* JOB ITEM *
Copy the lines below word for word, beginning with the line that contains "# index9 = Estrutura" and ending after the line that contains "нужно было сделать:@**".

* RECORD EXCERPTS *
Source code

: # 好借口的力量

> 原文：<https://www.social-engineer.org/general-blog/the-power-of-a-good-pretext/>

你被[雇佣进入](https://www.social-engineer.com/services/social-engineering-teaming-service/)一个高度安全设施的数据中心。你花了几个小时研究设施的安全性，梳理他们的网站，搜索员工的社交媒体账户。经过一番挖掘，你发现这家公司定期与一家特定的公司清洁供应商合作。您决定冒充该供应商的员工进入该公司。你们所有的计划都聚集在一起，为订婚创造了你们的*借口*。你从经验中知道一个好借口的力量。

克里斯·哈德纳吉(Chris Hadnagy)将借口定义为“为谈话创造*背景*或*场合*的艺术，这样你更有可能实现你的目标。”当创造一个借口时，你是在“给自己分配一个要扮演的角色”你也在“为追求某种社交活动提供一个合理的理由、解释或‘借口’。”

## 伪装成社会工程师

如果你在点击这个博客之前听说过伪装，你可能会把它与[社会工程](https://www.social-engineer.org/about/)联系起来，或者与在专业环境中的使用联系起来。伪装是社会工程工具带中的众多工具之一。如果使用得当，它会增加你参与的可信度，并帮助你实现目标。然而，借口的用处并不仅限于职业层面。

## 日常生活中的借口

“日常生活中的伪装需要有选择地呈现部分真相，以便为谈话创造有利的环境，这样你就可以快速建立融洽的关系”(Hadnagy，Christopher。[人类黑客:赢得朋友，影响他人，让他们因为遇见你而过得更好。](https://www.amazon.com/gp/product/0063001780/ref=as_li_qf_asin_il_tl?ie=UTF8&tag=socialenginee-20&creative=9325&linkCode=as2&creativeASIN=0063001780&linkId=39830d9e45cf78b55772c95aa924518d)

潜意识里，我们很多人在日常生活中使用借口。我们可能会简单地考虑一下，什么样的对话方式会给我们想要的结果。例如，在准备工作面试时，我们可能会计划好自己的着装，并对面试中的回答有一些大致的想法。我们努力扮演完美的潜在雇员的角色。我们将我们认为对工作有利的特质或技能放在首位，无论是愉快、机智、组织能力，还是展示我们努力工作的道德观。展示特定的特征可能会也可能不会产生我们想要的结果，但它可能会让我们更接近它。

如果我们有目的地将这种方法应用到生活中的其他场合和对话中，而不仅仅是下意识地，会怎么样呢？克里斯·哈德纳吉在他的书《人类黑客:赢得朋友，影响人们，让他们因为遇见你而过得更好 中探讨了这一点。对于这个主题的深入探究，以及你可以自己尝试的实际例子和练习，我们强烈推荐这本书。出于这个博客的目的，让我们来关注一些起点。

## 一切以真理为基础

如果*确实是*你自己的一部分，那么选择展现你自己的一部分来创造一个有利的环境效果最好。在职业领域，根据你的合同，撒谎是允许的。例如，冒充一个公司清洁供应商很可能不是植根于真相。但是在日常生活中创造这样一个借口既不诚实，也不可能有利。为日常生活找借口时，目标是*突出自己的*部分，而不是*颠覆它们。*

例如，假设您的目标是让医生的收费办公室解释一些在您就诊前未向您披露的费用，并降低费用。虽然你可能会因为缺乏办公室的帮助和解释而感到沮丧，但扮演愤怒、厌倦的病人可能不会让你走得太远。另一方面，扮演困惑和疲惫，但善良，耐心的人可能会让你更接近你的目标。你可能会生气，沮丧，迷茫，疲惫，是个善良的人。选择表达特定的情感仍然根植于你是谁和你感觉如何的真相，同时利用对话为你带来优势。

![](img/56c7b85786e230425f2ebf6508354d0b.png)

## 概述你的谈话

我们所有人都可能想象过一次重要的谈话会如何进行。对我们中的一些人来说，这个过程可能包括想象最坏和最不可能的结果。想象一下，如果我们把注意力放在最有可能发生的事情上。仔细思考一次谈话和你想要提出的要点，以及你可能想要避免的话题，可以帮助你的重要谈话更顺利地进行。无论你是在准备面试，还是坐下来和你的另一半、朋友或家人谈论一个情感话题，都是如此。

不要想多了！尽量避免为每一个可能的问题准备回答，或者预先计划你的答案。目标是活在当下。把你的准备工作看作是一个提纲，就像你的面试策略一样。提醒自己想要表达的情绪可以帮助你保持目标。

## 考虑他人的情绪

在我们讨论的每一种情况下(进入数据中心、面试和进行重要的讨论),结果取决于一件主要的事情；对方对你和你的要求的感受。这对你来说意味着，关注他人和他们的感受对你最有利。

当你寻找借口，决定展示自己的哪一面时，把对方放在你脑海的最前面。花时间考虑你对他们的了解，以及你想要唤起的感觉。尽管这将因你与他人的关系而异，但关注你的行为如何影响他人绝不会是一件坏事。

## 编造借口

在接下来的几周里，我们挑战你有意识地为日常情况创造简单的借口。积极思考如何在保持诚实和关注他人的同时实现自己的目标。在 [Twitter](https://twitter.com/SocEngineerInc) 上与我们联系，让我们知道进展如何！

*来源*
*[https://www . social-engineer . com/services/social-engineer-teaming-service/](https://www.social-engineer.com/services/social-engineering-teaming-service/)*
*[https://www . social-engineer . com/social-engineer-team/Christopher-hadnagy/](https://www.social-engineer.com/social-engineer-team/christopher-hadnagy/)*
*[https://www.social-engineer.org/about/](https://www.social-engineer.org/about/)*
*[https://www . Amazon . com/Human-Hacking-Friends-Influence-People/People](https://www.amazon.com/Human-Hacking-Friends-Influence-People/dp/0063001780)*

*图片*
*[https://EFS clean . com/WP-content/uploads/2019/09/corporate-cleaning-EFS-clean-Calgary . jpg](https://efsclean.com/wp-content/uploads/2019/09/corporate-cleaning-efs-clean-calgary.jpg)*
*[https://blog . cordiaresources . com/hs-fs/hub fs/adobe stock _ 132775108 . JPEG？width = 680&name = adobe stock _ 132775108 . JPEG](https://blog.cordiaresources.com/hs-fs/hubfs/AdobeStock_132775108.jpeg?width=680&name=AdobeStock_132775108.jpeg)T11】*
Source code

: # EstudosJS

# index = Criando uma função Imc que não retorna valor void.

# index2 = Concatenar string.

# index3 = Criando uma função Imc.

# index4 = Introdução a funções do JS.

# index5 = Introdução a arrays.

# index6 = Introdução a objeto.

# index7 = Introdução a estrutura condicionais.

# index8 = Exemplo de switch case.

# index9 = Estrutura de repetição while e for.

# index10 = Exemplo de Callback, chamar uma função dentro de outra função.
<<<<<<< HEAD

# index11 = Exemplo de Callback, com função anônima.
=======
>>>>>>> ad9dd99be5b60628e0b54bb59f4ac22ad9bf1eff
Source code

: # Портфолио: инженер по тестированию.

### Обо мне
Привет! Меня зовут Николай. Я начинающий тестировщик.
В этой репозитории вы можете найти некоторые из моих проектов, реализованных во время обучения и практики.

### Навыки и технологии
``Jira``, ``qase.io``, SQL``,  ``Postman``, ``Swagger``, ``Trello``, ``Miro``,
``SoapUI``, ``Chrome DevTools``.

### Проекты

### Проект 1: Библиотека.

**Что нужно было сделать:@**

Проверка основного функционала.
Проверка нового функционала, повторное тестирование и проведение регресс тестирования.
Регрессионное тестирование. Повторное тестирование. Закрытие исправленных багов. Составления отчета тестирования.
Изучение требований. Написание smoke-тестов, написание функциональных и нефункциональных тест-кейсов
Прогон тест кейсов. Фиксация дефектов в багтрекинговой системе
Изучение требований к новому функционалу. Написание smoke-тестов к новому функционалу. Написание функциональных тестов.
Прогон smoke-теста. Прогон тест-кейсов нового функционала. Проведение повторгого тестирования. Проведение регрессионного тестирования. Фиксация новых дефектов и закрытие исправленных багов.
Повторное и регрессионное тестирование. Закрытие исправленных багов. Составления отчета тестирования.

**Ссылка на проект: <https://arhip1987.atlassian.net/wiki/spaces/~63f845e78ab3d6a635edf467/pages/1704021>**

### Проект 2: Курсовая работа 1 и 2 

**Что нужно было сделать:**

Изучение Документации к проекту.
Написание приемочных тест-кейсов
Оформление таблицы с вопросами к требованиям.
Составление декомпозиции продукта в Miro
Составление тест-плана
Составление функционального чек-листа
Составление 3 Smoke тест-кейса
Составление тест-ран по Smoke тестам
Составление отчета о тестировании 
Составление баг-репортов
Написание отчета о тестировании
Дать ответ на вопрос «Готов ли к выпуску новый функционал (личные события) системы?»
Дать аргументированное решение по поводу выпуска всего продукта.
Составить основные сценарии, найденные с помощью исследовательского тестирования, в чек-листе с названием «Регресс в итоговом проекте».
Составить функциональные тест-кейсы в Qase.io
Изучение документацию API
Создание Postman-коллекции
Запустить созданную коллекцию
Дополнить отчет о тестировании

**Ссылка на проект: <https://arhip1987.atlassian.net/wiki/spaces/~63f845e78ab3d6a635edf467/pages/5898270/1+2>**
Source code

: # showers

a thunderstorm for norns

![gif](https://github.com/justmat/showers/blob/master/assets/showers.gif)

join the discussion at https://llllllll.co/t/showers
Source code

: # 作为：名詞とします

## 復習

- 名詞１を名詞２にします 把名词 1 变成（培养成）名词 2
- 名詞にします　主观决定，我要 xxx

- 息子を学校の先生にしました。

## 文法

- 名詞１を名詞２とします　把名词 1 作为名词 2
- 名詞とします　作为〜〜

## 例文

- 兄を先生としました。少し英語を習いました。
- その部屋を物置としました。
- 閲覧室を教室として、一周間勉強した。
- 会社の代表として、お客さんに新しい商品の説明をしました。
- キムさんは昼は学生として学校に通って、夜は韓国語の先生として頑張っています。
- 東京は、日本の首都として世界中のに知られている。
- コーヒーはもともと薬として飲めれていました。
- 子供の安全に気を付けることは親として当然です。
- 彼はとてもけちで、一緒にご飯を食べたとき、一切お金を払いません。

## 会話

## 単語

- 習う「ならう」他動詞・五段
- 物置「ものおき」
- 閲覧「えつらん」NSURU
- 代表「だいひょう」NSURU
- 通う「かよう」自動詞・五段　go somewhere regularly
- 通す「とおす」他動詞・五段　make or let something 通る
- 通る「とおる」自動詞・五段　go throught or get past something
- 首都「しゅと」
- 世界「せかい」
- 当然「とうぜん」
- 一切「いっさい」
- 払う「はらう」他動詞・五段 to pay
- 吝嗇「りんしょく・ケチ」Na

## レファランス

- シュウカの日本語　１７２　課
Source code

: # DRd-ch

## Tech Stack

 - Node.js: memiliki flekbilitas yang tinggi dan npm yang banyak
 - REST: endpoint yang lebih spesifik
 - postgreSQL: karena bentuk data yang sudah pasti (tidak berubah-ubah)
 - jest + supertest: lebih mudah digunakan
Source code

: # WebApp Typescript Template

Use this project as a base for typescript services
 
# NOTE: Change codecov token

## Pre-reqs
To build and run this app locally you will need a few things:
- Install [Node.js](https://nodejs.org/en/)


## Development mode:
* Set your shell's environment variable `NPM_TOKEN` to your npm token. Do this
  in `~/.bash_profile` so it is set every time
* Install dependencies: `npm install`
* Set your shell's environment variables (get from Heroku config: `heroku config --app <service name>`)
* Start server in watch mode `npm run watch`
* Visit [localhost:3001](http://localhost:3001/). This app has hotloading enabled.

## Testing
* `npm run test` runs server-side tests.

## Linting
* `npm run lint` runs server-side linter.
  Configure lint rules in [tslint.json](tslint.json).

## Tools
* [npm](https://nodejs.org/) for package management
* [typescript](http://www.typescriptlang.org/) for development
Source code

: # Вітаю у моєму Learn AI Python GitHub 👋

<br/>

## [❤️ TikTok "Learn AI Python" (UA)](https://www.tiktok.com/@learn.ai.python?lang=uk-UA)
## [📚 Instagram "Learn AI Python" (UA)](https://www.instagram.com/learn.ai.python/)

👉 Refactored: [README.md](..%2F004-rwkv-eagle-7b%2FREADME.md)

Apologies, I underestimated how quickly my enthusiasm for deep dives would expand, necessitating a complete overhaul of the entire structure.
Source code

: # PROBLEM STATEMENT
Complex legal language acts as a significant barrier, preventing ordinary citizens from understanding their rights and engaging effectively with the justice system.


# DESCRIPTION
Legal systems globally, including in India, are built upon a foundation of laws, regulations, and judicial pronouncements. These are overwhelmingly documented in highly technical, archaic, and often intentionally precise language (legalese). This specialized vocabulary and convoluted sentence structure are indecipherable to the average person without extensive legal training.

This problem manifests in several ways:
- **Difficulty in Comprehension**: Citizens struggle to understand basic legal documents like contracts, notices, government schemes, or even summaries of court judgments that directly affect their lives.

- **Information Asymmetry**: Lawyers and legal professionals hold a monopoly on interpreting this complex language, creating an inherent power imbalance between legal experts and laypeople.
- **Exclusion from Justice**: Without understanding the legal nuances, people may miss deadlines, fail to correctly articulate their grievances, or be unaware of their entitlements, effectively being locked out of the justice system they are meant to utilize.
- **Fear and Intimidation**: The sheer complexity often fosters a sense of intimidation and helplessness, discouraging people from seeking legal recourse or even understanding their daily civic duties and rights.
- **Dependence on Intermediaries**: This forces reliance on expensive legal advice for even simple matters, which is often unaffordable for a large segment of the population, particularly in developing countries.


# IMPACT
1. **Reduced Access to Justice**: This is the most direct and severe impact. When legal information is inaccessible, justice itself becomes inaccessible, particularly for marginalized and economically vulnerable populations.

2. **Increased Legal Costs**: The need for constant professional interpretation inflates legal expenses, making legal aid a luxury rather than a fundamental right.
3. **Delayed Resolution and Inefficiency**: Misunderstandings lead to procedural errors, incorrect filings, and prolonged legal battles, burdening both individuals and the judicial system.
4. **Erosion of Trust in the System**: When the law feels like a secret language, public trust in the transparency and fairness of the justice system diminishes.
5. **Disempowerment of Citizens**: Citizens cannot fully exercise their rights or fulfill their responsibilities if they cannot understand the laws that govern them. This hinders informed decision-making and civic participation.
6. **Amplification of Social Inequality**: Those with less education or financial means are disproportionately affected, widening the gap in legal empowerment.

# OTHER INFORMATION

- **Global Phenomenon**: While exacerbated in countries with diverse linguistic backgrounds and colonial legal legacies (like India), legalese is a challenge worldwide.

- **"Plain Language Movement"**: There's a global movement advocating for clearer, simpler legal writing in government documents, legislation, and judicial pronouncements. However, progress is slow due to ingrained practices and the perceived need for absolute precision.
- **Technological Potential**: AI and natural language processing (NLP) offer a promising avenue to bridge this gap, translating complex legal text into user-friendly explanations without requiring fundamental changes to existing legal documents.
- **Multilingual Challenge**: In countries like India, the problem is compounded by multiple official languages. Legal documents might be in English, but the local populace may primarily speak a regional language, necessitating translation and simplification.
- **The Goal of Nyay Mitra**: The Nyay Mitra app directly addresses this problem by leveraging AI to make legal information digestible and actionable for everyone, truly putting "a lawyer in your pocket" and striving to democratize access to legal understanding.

* COMPLETED EXERCISE *
# index9 = Estrutura de repetição while e for.

# index10 = Exemplo de Callback, chamar uma função dentro de outra função.
<<<<<<< HEAD

# index11 = Exemplo de Callback, com função anônima.
=======
>>>>>>> ad9dd99be5b60628e0b54bb59f4ac22ad9bf1eff
Source code

: # Портфолио: инженер по тестированию.

### Обо мне
Привет! Меня зовут Николай. Я начинающий тестировщик.
В этой репозитории вы можете найти некоторые из моих проектов, реализованных во время обучения и практики.

### Навыки и технологии
``Jira``, ``qase.io``, SQL``,  ``Postman``, ``Swagger``, ``Trello``, ``Miro``,
``SoapUI``, ``Chrome DevTools``.

### Проекты

### Проект 1: Библиотека.

**Что нужно было сделать:@**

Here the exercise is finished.